* **Aim of the exercise**
In the album review, list every other band that Dirt Forge's sound is compared to.

* **Quoted text**
-*-

Dirt Forge

Soothsayer

Written by: AP on 08/10/2017 23:00:34

A product of the Copenhagen metal scene in the truest definition of the word, Dirt Forge consists of musicians who run music blogs, volunteer at venues, DJ at club nights and host a successful annual talent showcase for up-and-coming artists, such as they themselves used to be only two years ago. One would thus have assumed that the trio’s experience of what works and what does not, might have stopped them from releasing such a crummy and hastily assembled record as their 2015 EP, “Ratcatchers”, because if there is one thing that the sludge/stoner metallers’ début album, “Soothsayer”, proves, it is that with patience and hard work shall the fruit be borne.

From the onset of the opening track, “Rust & Copper”, the three musicians showcase a tremendous growth in terms of both technical ability and songwriting prowess. There is more willingness now to shift the dynamics between fast and slow, loud and quiet, and guitarist/vocalist Alexander Kolby’s riffs have their own personality instead of sounding like a soulless mimicry of Black Tusk’s and High on Fire’s ditto. And crucially, Kolby has heeded my call for guitar solos — an unavoidable staple of the genre and one of the main reasons why the band’s penchant of penning lengthier-than-average compositions no longer demands so much patience. But although “Rust & Copper” tries to harness all of these elements, it actually turns out to be one of the weaker cuts off the album, its lack of a clear focus and lasting value blatantly exposed by the standout duo of “Fortress Burning” and “Bring Me Good Noose” immediately after. The former captures the listener’s attention at once, with its teasing, Clutch-esque introduction of clean, bluesy guitar notes, Nicolai Lomholt's chiming cymbals and a quietly intensifying, two-note bassline, courtesy of Yannick Bünger Kristensen. This all builds up to what must be one of the most scorching riffs that Kolby has thought up thus far and what sludge metal dreams are made of: a marriage of Down and High on Fire that sounds so right as the foundation for his ultra-masculine growling style. What ultimately etches the piece into the fabric of memory, however, is the throttled down, desert-rocking segment near the end, with the lyrics, ”Bring them in for the slaughter, by the man who they voted for / Bring them down underwater, and watch the fortress burning on”, ringing far beyond the song’s duration. As the longest track on the album, “Bring Me Good Noose” is a different, heavier beast reminiscent of Crowbar, ploughing forth in slow lumbers before picking up the pace halfway to dabble in the essential sound of NOLA, and finishing off with one of those guitar solos that you just know is going to be played eyes closed, arched back, and given an extra iteration or two in the live setting.

-*-

[Data listing]
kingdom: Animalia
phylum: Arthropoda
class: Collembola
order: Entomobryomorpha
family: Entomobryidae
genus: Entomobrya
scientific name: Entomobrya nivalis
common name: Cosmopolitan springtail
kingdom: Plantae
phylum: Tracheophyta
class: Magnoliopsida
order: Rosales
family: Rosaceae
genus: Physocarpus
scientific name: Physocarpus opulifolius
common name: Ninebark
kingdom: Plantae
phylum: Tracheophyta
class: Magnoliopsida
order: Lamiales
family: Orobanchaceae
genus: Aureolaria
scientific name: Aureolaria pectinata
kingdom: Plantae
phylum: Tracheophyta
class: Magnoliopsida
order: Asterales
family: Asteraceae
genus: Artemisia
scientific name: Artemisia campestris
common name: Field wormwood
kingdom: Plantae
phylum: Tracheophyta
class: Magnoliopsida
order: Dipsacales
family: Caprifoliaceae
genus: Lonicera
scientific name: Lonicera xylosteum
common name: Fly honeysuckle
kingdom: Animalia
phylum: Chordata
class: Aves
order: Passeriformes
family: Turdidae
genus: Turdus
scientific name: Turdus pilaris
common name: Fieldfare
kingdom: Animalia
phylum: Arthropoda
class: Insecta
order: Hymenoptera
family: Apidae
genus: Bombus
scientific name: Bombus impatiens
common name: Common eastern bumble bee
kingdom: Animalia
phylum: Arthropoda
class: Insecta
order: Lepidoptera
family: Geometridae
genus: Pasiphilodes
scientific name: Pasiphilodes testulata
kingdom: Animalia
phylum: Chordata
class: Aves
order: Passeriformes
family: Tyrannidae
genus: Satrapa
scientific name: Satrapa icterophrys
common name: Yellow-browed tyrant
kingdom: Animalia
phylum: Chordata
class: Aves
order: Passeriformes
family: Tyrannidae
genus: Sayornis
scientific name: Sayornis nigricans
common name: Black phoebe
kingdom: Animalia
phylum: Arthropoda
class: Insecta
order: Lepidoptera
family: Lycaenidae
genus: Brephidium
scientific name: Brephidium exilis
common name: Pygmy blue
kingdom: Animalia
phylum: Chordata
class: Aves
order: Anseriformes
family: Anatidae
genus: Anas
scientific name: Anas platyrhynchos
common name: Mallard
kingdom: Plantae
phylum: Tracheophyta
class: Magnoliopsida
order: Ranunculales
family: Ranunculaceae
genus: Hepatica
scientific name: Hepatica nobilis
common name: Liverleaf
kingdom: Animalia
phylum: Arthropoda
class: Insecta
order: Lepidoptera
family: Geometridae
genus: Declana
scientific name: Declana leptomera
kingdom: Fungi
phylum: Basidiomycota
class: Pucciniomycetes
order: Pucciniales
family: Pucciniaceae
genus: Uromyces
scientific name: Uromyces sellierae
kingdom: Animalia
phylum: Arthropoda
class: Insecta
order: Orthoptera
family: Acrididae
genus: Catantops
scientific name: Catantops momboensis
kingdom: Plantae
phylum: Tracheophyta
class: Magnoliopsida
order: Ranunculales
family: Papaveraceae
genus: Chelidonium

-*-

* **Output below**
Black Tusk, High on Fire, Clutch, Down, Crowbar